Sunday, July 26, 2020

Two Hundred and Thirty Nine

If I want to die, why am I still alive?

Because what I want is not to die, but to be fully alive—knowing what life is, and what I am.

This is what the wise have always wanted to know.  But they usually assumed they can never know it while they’re alive because while they live their minds are clouded by desire.

Socrates said philosophy is a training for dying—a purification of the soul from the body’s attachment to this world in preparation for its return to the real world from which it came.  Then we’ll once again know all that we knew before we were born into this world of illusion.  He assumed we’re strangers in this worldsouls that wander through it for a while, lost, until we return home.  A strange illusion to imagine this world is an illusion in which we alone are real.  No wonder the wise have seldom loved the world.

I remember that moment when I lay under my grandfather’s apple tree, looking up at the blue sky, and knew for the first time what I was, and what it was, and felt love for it, and for my self—the self that knew it—flood into me.  Ever since that moment I’ve wanted to know it better, as the religious once wanted to know their god—in a union, or reunion, of self and other in which we have perfect knowledge of the other because self and other are one.
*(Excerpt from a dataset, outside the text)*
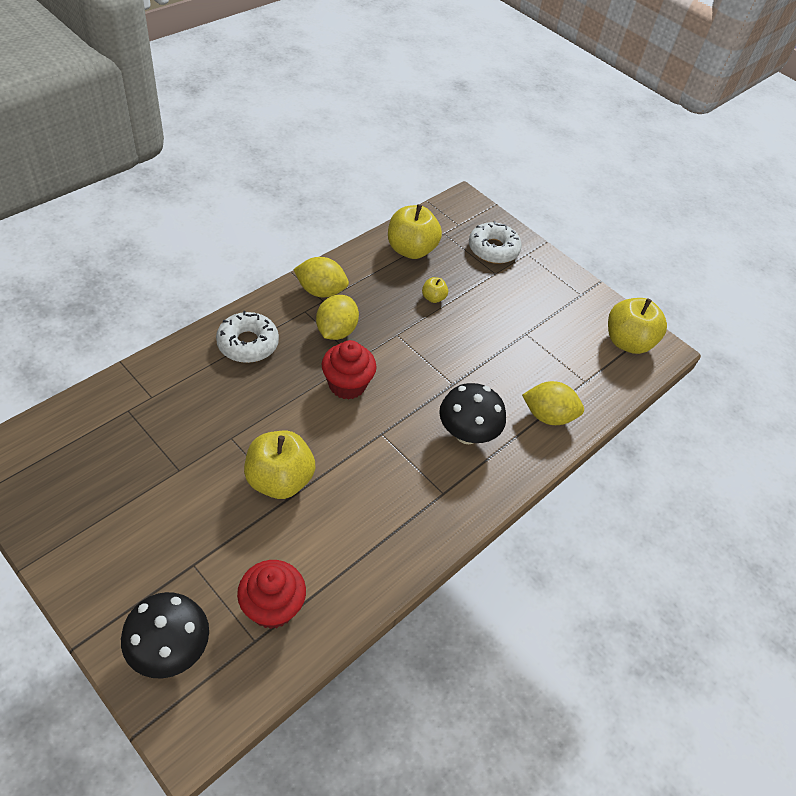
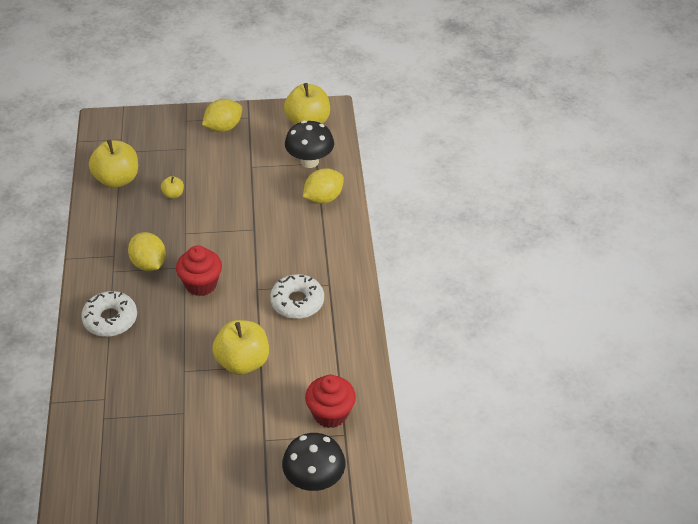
camera: 45 degrees left, 5 degrees down
(321, 291) = (103, 252): yellow lemon -> yellow lemon (223, 127)
(466, 434) = (298, 246): black mushroom -> black mushroom (309, 161)
(493, 249) = (163, 135): white donut -> white donut (297, 302)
Yet all my life I’ve stood back from the world in order to see it entire.  To become one with it—to lose myself in it—would have been disrespectful.  The other needs the self to know it and love it, as the religious used to say god needs us to know and love him.

Now I tell myself I want to die because I’m tired of the world.  It hasn’t changed, but I have.  I’ve seen too much and know too much.  I know not only what it is, but what it could be; and what it is isn’t enough for me any longer.

I tell myself it could change­—everything changes­—and it does change; but only in small ways, and usually for the worse.

We made the world what it is, so we should be able to change it by doing better, being better.  We tried to, over and over again, and always failed.  The golden bowl is broken and can't be mended.